As they struggle to salvage some semblance of a campus experience this fall, U.S. colleges are requiring promises from students to help contain the coronavirus — no keg parties, no long road trips and no outside guests on campus.
No kidding. Administrators warn that failure to wear masks, practice social distancing and avoid mass gatherings could bring serious consequences, including getting booted from school.
Critics question whether it’s realistic to demand that college students not act like typical college students. But the push illustrates the high stakes for universities planning to welcome at least some students back. Wide-scale COVID-19 testing, quarantines and plexiglass barriers in classrooms won’t work if too many students misbehave.
“I think that the majority of students are going to be really respectful and wear their masks, social distance, keep gatherings small,” said incoming Tulane University senior Sanjali De Silva. “But I fear that there will be a distinct group of students that will decide not to do that. And it’ll be a big bummer.”
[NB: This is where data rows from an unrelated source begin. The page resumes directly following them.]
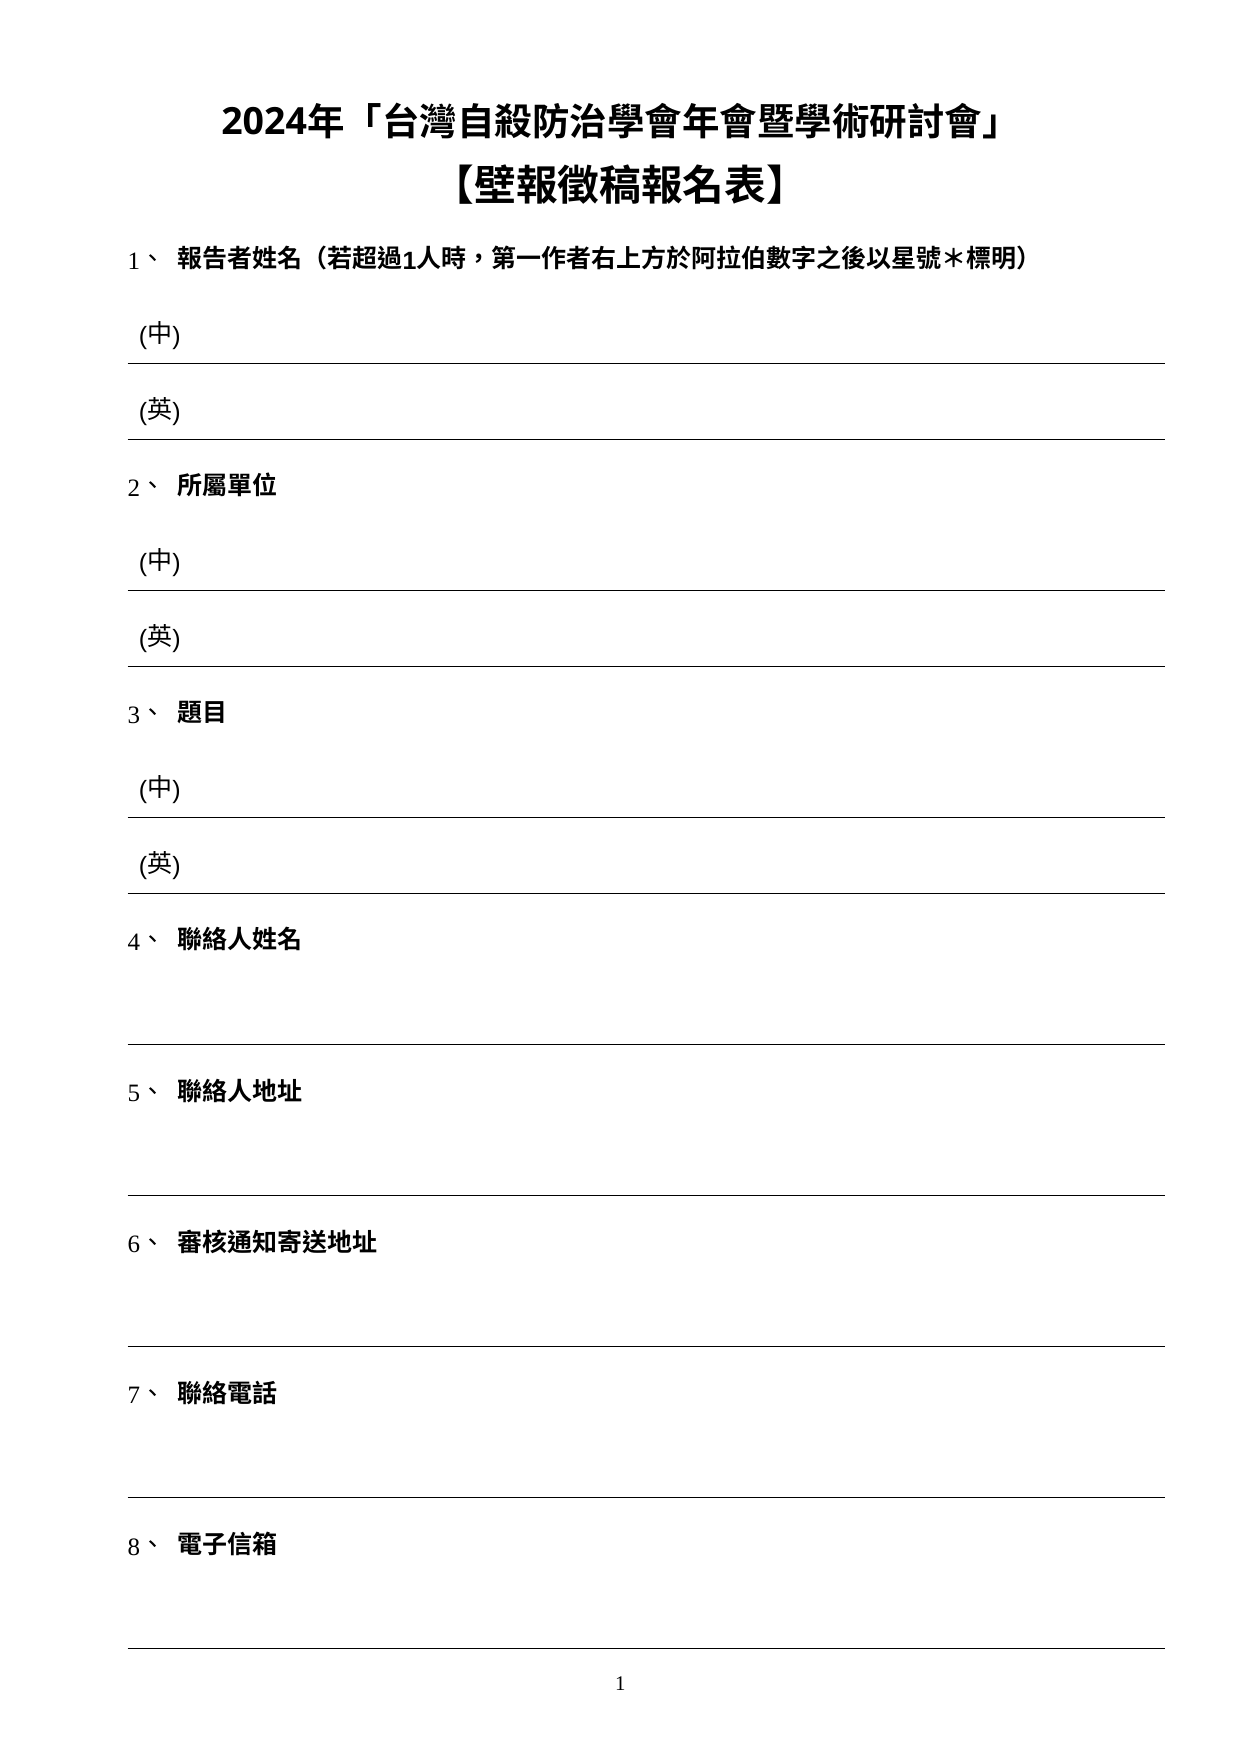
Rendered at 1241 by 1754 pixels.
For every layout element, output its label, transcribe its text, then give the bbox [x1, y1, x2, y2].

list 報告者姓名（若超過1人時，第一作者右上方於阿拉伯數字之後以星號＊標明） [127, 212, 1165, 275]
table_header [128, 1271, 1165, 1346]
table_cell (英) [128, 364, 1165, 438]
table_header (中) [128, 288, 1165, 362]
table_header [128, 969, 1165, 1044]
list 聯絡人地址 [127, 1045, 1165, 1107]
list 聯絡電話 [127, 1347, 1165, 1409]
list 題目 [127, 667, 1165, 729]
table_cell (英) [128, 818, 1165, 893]
list 審核通知寄送地址 [127, 1196, 1165, 1258]
table_header [128, 1422, 1165, 1497]
table_cell (英) [128, 591, 1165, 666]
text 【壁報徵稿報名表】 [75, 146, 1165, 212]
table_header [128, 1120, 1165, 1195]
list 電子信箱 [127, 1498, 1165, 1560]
table_header (中) [128, 515, 1165, 589]
text 2024年「台灣自殺防治學會年會暨學術研討會」 [75, 96, 1165, 146]
list 所屬單位 [127, 440, 1165, 502]
table_header (中) [128, 742, 1165, 817]
list 聯絡人姓名 [127, 894, 1165, 956]
table_header [128, 1573, 1165, 1648]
Tulane students have already received a stark warning from the school in New Orleans, an early pandemic hot spot. After a summer weekend of large gatherings, Dean of Students Erica Woodley wrote to students, stressing her key point in bold, capital letters.
“DO NOT HOST PARTIES OR GATHERINGS WITH MORE THAN 15 PEOPLE, INCLUDING THE HOST. IF YOU DO, YOU WILL FACE SUSPENSION OR EXPULSION FROM THE UNIVERSITY,” Woodley wrote, signing off with, “Do you really want to be the reason that Tulane and New Orleans have to shut down again?”
The emphasis on student behavior is part of a broader effort to create safe bubbles on campus even if the virus surges elsewhere.
The University of Texas at Austin is not allowing parties either on or off campus. In Massachusetts, Amherst College is prohibiting students from traveling off campus except in certain cases, such as medical appointments and family emergencies.
Many universities have spelled out expectations for student behavior in pledges and compacts that cover everything from mask wearing to off-campus travel. The pledges often cover faculty and staff, too.
It’s unclear how well these rules will work.
Critics say the very nature of the college experience — with cramped housing and intense social activity — works against success. Some colleges are already backing off plans for in-person classes this fall.
“The majority of kids who go to college are civic-minded, responsible people. They’re also young,” said Scott Galloway, professor of marketing at New York University. “If some of them don’t comply, it’s a problem. And I think some to many will have a difficult time ignoring every instinct pulsing through their body at that age that they’re supposed to socialize and find mates.”
Galloway plans to teach online this fall and return to campus when there’s a vaccine.
Outbreaks involving fraternities have already been reported at some schools, including the University of Southern California, the University of Washington and the University of Mississippi. The University of California at Berkeley recently decided to begin the fall semester with fully remote instruction after a local flare-up of cases linked to fraternity parties.